The range of motion device is the smallest and lowest power fully calibrated module in the industry. They combine advanced 2 and 3-axis measurement algorithms with the reliability and performance of silicon accelerometers. Similar systems are deployed throughout the world in diverse applications such as pipeline inspection, vehicle leveling, ROV navigation and satellite positioning. The devices are surface-mount tilt and vibration sensors that provide simple, reliable solutions for on/off tilt angle switching and omnidirectional movement sensing. These types of sensors have become the industry standard for GPS and RFID tracking applications, where they provide intelligent power management to interrupt and “wake-up” a microcontroller when activity is sensed. They are designed to be extremely low power, consuming virtually no power when at rest and generating a digital output when moved. They are fully passive, require no signal conditioning, and can be used in a triggering circuit that draws as little as 0.25 uA of continuous current.
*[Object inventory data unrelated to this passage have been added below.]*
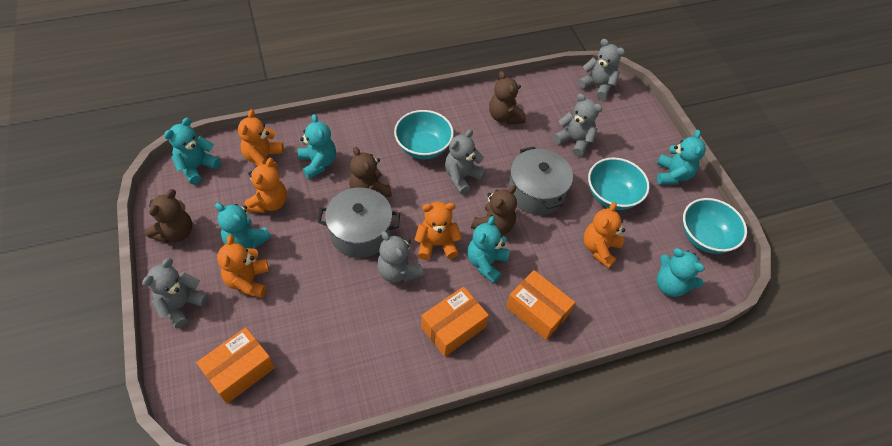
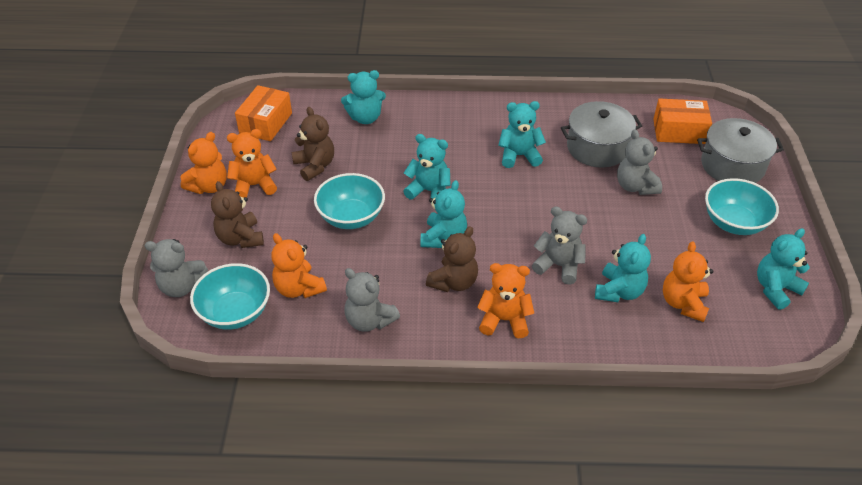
brown teddy bear: [145,189,192,243] [349,147,392,198] [471,185,517,235] [489,71,526,125] = 4 -> [211,181,264,248] [291,107,334,181] [426,226,478,292] = 3
grey teddy bear: [142,258,209,329] [377,231,424,283] [445,129,486,194] [554,94,602,157] [578,39,625,100] = 5 -> [145,239,208,297] [344,268,400,332] [532,207,587,285] [617,130,662,195] = 4
orange box: [196,327,275,404] [421,287,489,357] [506,270,575,340] = 3 -> [235,85,292,141] [653,98,712,144] = 2

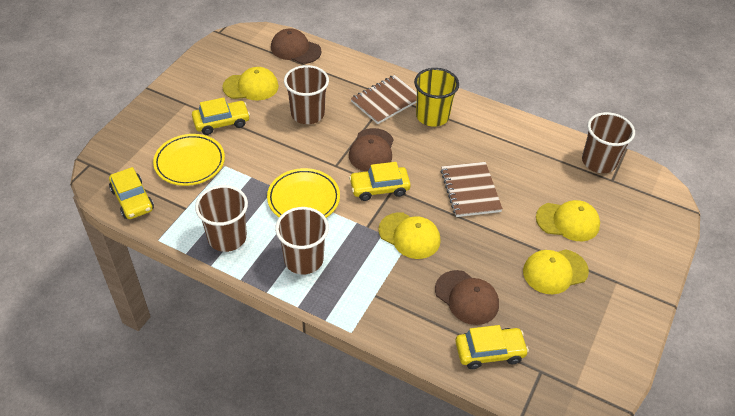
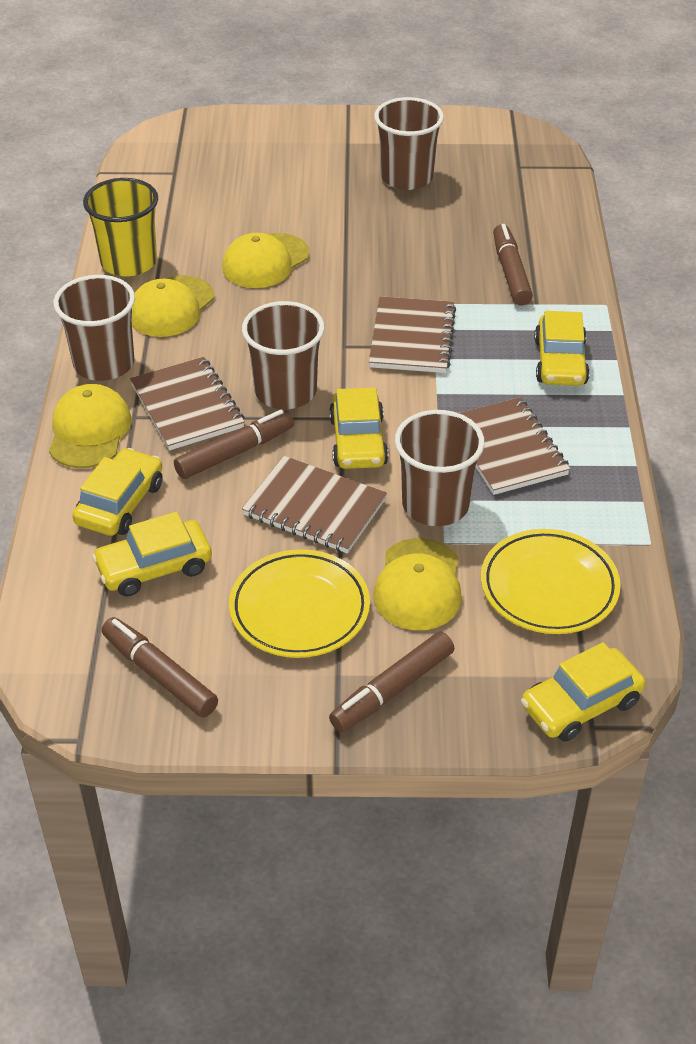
brown cap: [271,28,322,64] [349,128,393,172] [435,270,499,325] = 3 -> none = 0
brown marker: none = 0 -> [102,617,218,718] [174,409,294,479] [329,632,454,732] [493,224,533,306] = 4
brown notebook: [351,75,417,124] [441,162,503,217] = 2 -> [130,357,245,451] [242,456,387,553] [369,297,456,373] [459,397,570,495] = 4
yellow car: [109,167,154,219] [192,97,250,135] [349,162,411,201] [455,325,529,369] = 4 -> [72,448,162,536] [92,512,212,597] [329,387,389,469] [521,642,646,742] [534,311,590,386] = 5

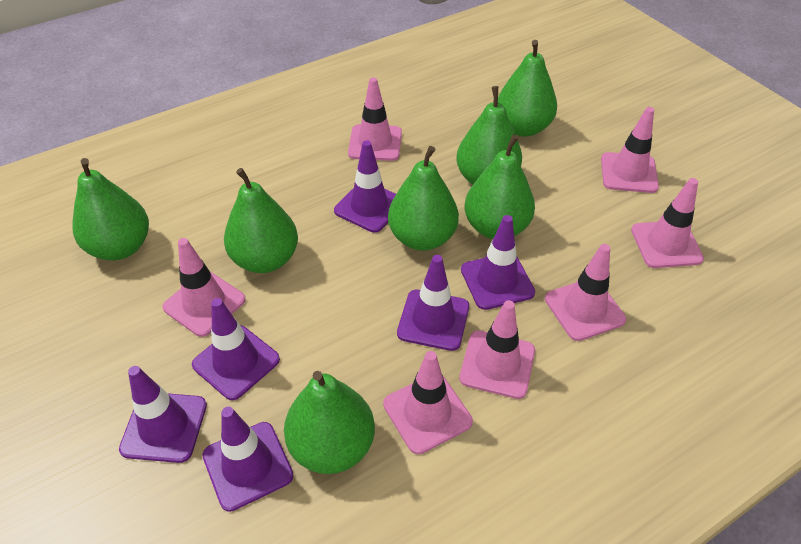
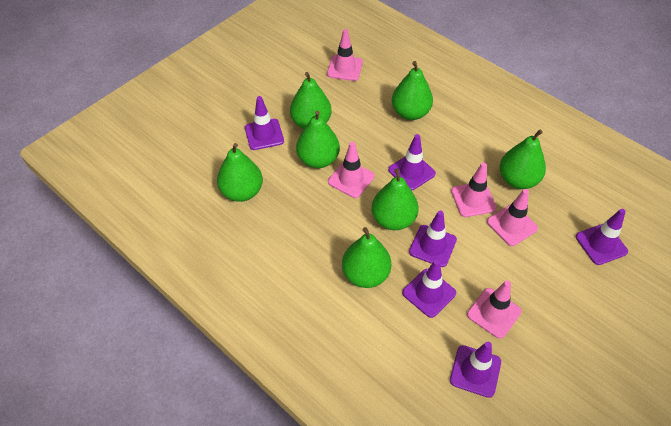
pink traffic cone: [162,238,246,337] [348,77,402,161] [383,351,473,454] [459,300,535,399] [545,244,626,341] [601,107,659,193] [631,178,704,268] = 7 -> [327,29,363,81] [328,142,375,198] [451,163,497,217] [467,280,522,339] [487,189,538,246] = 5

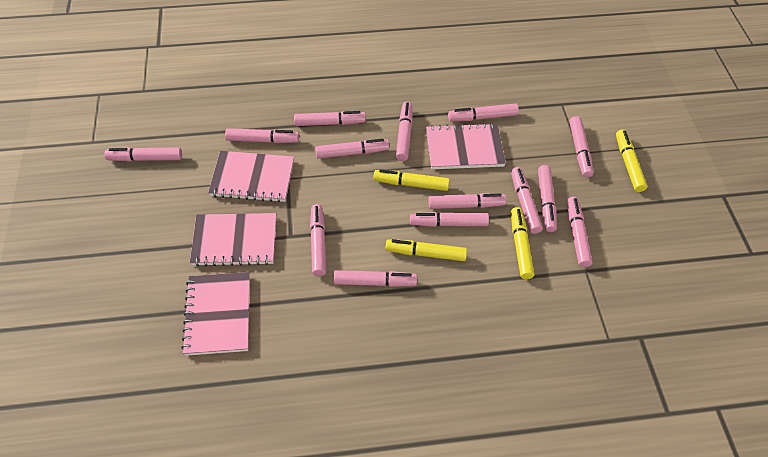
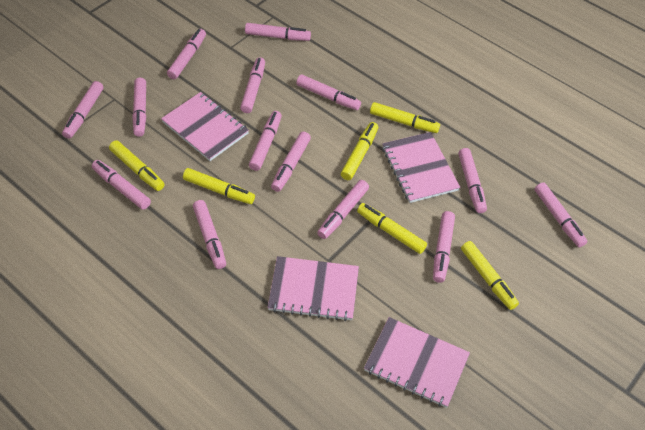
yellow marker: [373,169,450,191] [385,239,467,261] [511,207,534,280] [616,130,647,192] = 4 -> [109,140,165,191] [183,168,255,204] [341,122,378,180] [357,203,427,254] [370,102,440,133] [461,241,519,310] = 6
The devices are extremely small, close to the footprint of a quarter, with outputs in both an analog and digital environment. Communication is through a standard serial cable or custom cable link to a microprocessor. Software deciphers the output and displays the corresponding measurement in degrees for the movement pattern. Furthermore the software has the capability to cross compare impairment guidelines and coefficient of variation between multiple trials.

The device can be used by itself for extremity range of motion or in combination with a secondary identical device to segment out portions of the spine to calculate range of motion. The device has the capability to continually monitor range of motion parameters over an extended timeframe if required for clinical or industrial applications.

The device is manufactured as a two part printed circuit board in a plastic package with a thumb grip on top to allow for body positioning. The unit is sealed and has a Velcro bottom to marry to Velcro strapping material during body positioning.

Claims

1. I, Raoul Gagne, claim that this new device will be the first to provide accurate range of motion measurements for both extremity and total spine in both x and y axis's simultaneously.

2. Further to claim (I), I claim that this device provides increased ease of use to the clinician through less patient set up and increasing accuracy due to single step body positioning of the device(s) for both flexion and extension and lateral left and right movements.

3. Further to claim (I) and (II), this device is smaller and easier to place on the body than any other previously marketed device for the application of range of motion testing thus providing less time in setup due to no required strapping and eliminating interference between old devices such as inclinometers during back extension measurements.